Anywho... to the point. This morning I could hear them in easy child/difficult child's room-a huge NO in our house as easy child/difficult child really needs a space that is non difficult child related. difficult child and friend found a lighter and according to difficult child a pack of cigarettes (I'm not sure about the cigarette part because when he handed me the lighter he first told me that he is worried she might be smoking and then later changed his story to there is also a pack of cigarettes-which I haven't seen yet and I think since he handed me the lighter the cigarettes would have been handed over as well).

difficult child kept trying to make this about easy child/difficult child that he is worried about her. He says he went in there to feed her fish (another things she would not be happy about). Of course, that is his excuse (and hopefully he didn't overfeed them) but he found the lighter in her closet-hmmm the fish aren't in there are they difficult child?

He was screaming at me for being upset with him and at one point lightly shoved me-still lightly or not he should not be doing it at all (thankfully I wasn't on my crutches as I am supposed to be or I could have been hurt even from the light shove).

Aside from everything he did wrong, I'm not quite sure how to handle things right now. We are hoping this would be a weekend where easy child/difficult child might start to change. Personally I was hoping maybe she would start letting go of some of her anger (especially at him). If she finds out he was in there she is going to explode (and I wouldn't blame her). If that happens I think any progress she made will be gone in a second.
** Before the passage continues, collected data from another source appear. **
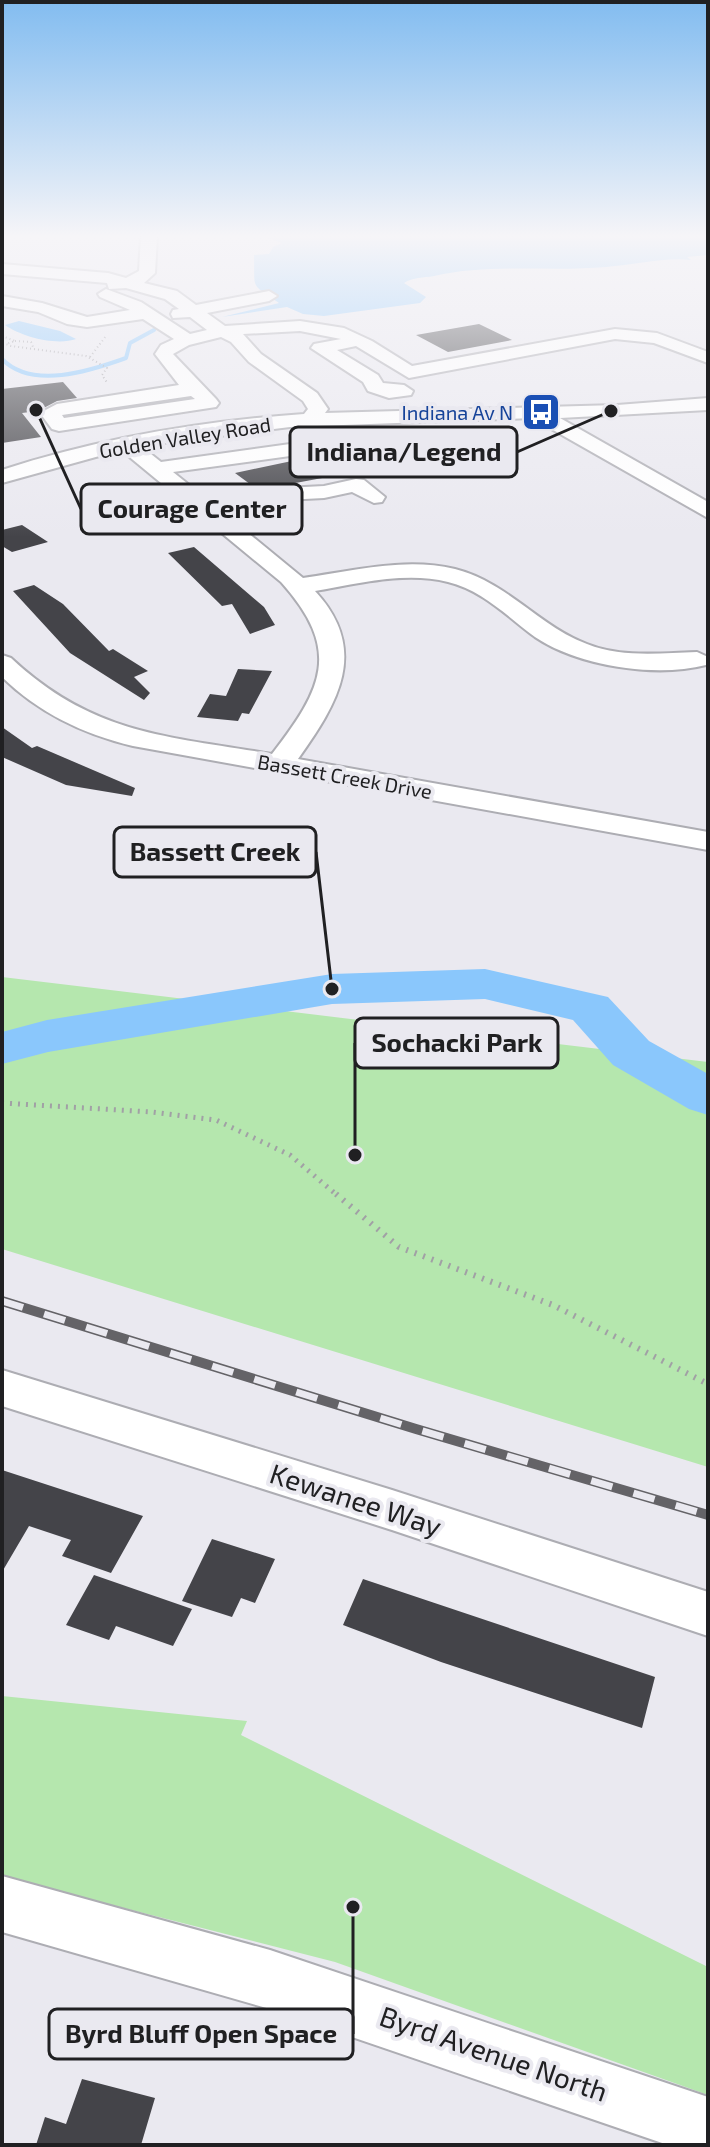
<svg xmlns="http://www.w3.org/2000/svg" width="710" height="2147" font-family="'Exo 2',sans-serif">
  <rect width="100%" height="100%" fill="#eae9f0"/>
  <path fill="#b5e7ae" d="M2,977L708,1062V1467L2,1249Z
    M2,1696L247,1721L241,1735L708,1967V2095L335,1962L2,1877Z"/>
  <path fill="#8ac7fc" d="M274,236H708V255L687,257L691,260C665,257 634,265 606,267C549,272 490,263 434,276C423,278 413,277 404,283L426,297L420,303L324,316L303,314L287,307L222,317L279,303C250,282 255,292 254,255L269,254L273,247L282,243L269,238Z
    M19,321L60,331L76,339C57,346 22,337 5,325Z"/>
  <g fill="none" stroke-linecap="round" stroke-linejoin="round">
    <path stroke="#8ac7fc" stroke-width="4" d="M2,359C32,390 90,371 126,358L130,343L154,330"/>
    <path fill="#8ac7fc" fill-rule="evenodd" d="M485,969L608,997L649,1041L708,1074V1115L689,1109L613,1065L573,1020L485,999L332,1004L48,1052L2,1064V1032L47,1020L332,974Z"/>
  </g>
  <path fill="#444449" d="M479,324L512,340L448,352L416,335Z
    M63,382L77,398L57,401L38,411L22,413L41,437L2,443V389Z
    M306,458L333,476L258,490L235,473Z
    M22,525L48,542L12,552L2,546V530Z
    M194,547L264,607L275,625L250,634L232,604L222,606L168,553Z
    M34,585L63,604L109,651L113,649L148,671L134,677L150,693L144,700L70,653L13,591Z
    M238,669L272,671L249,714L242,713L238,721L197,717L210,694L226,696Z
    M2,727L32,748L37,746L135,788L132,796L66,785L2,757Z
    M2,1470L143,1516L111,1573L62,1556L71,1540L29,1526L2,1572Z
    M212,1539L275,1559L255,1603L241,1598L232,1617L182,1601Z
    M94,1575L192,1609L173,1646L116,1626L109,1640L66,1625Z
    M363,1579L655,1677L642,1728L441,1662L343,1625Z
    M82,2079L155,2098L141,2145H36L45,2117L66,2124Z"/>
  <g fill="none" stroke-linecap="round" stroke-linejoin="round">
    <defs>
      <path id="minor" d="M141,236H157L155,273L144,283L177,291L196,305L269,291L277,296L269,301L207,313L225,326L300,321L344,328L372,341L412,366L615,329L657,333L708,352V363L654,343L615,339L409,378L356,346L337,350L378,375L383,383L404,385L413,391L411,395L389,398L368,391L363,382L311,348L314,344L341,339L300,331L243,334L261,354L317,393L328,409L325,413L617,405L708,398V410L560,418L708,502V518L532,418L290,427L141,446L161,462L319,440L326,442L329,446L319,452L173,472L213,504L285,488L324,486L356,479L364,480L385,497L382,502L374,503L352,492L324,498L285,500L225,514L303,578C353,571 405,557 455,569C507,582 539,626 587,644C622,658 661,653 697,652L708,657L706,665C655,678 578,666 535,637C508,617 482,590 448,582C405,571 357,584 315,591C370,650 338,703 298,759L708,832V850L133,746C83,734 39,713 2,677V655L11,658C93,735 167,736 272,754C323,688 342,650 281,582L121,450L2,483V470C100,438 201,421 304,414L308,409L303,401L249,362L231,342L221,337L189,345L173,354L216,399L219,403L216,407L59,431L52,429L40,413L57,404L179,385L155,354L161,345L174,339L143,319L87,327L67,324L38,312L2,306V296L42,303L87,317L130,310L100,297L98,294L106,289L141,302L190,334L207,330L190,317L173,318L171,314L173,310L179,309L165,299L126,288L109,289L107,283L2,274V264L108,273L126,278L139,271ZM191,396L195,399L64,418L62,415Z
        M2,1370L392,1490L708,1592V1636L392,1530L2,1406Z
        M2,1876L270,1950L708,2097V2145H668L270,2009L2,1932Z"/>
    </defs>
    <use href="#minor" stroke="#adadb3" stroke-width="4"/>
    <path stroke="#a1a0a5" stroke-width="2" stroke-dasharray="1 3" stroke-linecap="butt" d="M2,336L15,341L6,344L11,346L86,356L107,368L102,375L108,384
      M15,341L31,342L33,347
      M90,357L106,336"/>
    <path stroke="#a1a0a5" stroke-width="5" stroke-dasharray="2 6" stroke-linecap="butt" d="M2,1103L152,1112L216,1120L290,1155L338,1196"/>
    <path stroke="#a1a0a5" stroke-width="6" stroke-dasharray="2 7" stroke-linecap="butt" d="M336,1194L399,1247L553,1305L708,1384"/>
    <use href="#minor" fill="#fff" fill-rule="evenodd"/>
    <defs>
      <path id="rail" d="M2,1301L416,1429L708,1515"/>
    </defs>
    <use href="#rail" stroke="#646367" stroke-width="10"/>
    <use href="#rail" stroke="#eae9f0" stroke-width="7" stroke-dasharray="22" stroke-linecap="butt"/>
  </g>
  <linearGradient id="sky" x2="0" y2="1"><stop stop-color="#82bcf0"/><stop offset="0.44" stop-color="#f6f5f8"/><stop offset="1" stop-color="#f6f5f8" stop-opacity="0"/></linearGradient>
  <rect width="710" height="537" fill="url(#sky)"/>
  <defs>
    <symbol id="bus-square" viewBox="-11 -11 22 22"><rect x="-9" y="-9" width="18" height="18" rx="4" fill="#1a4fb4" stroke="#eae9f0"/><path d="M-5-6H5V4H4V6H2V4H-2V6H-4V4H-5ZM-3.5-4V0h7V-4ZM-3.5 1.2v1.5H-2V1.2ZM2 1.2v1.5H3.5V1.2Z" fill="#fff"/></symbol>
  </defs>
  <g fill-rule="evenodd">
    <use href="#bus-square" x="519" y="390" width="44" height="44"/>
  </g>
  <g text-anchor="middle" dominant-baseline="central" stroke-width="8" stroke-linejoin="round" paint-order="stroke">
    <g font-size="20" fill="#164399" stroke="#eae9f0" text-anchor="end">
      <text x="513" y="412">Indiana Av N</text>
    </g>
    <g font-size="20" fill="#202022" stroke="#eae9f0">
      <text transform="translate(185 437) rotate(-9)">Golden Valley Road</text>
      <text transform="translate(345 776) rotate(10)">Bassett Creek Drive</text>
    </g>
    <g font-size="28" fill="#202022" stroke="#eae9f0">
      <text transform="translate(356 1499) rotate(18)">Kewanee Way</text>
      <text transform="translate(494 2053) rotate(19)">Byrd Avenue North</text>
    </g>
  </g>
  <path fill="none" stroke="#202022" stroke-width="3" d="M611 411L517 452M36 410L81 509M332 989L316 852M355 1155L355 1043M353 1907L353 2034"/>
  <g fill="#202022" stroke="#eae9f0" stroke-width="3">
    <circle cx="611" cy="411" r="8"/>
    <circle cx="36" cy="410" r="8"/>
    <circle cx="332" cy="989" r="8"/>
    <circle cx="355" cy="1155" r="8"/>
    <circle cx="353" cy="1907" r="8"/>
  </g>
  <g fill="#eae9f0" stroke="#202022" stroke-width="3">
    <rect x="290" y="427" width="227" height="50" rx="8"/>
    <rect x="81" y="484" width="221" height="50" rx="8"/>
    <rect x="114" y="827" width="202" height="50" rx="8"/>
    <rect x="355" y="1018" width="203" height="50" rx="8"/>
    <rect x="49" y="2009" width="304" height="50" rx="8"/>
  </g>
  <g font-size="26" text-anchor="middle" font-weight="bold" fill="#202022">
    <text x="404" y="461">Indiana/Legend</text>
    <text x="192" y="518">Courage Center</text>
    <text x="215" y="861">Bassett Creek</text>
    <text x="457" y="1052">Sochacki Park</text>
    <text x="201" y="2043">Byrd Bluff Open Space</text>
  </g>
  <rect width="710" height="2147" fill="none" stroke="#202022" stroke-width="8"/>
</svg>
I'm thinking about putting the lighter back (if she is smoking now as much as I wish she wouldn't she is almost an adult and I can't stop her) and hoping she doesn't find out. Do you think this is the right thing to do? It's possible she'll find out anyways because who knows what else they did in there (not to mention hopefully he didn't kill the fish from overfeeding). Plus, in anger he may tell her he did it. What to do?
 
M

ML

Guest
Gosh that's a tough one. I don't think I would keep the truth from her because these things always have a way of coming out and then you'd have to deal with what she may feel are betrayal and trust issues. This one incident won't make or break the relationship between them. I totally get why you would want to keep this one secret but somehow I think you're more likely to collapse from trying to stop that oncoming train of the inevitible. It is unlikely this will be the last thing he does that sets her off.

I am disappointed along with you that it wasn't a more peaceful weekend.
 

exhausted

Active Member
I think I'd tell her the truth. I'd ask her to calmly and assertively tell difficult child just how much she hates him in her things and its a violation of her privacy. He needs to know that his behaviors cause everybody to be upset.
 
This is a tough one but I think I would tell easy child/difficult child the truth too. If you try to hide this and she finds out about it, I agree with ML that this could cause betrayal and trust issues between the two of you. Even though what difficult child did is totally unacceptable, I don't think this one incident is going to be the one thing that permanently destroys their relationship.

I think either you and husband or at least one of you needs to be present when difficult child confesses to easy child/difficult child that he was in her room, went through her things, and fed her fish. She has every right to be furious and difficult child needs to hear this. However, it doesn't give her the right to be verbally abusive, etc... You or husband will have to mediate this so it doesn't escalate to an unsafe point.

If easy child/difficult child's fish die, I think difficult child should be made to do chores, etc. to earn money to replace them.

So sorry you've had such a rough weekend! Thinking of you... SFR
 

Fran

Former desparate mom
I wouldn't say anything. She will know. If she asks, I would tell her the truth but I think hitting her with the truth as soon as she walks in will diminish what she achieved this past weekend.
Besides if she is smoking she will go into defensive mode. My thinking is "what happens when the kids aren't home doesn't have to be shared". I wouldn't lie though.
Nothing terrible happened other than the fish.
If easy child difficult child is upset, offer to have a key lock put on her bedroom so she has her privacy. One key for you and one key for easy child/difficult child.
 

Wiped Out

Well-Known Member
Staff member
She's home and she noticed it right away (you were right Fran). She noticed because of the fish food. We told her the truth and told her difficult child is getting a consequence. She was mad and did yell at difficult child but did say she wasn't as mad as she would have been if the fish had died. Overall, it wasn't as bad as I imagined it could have been.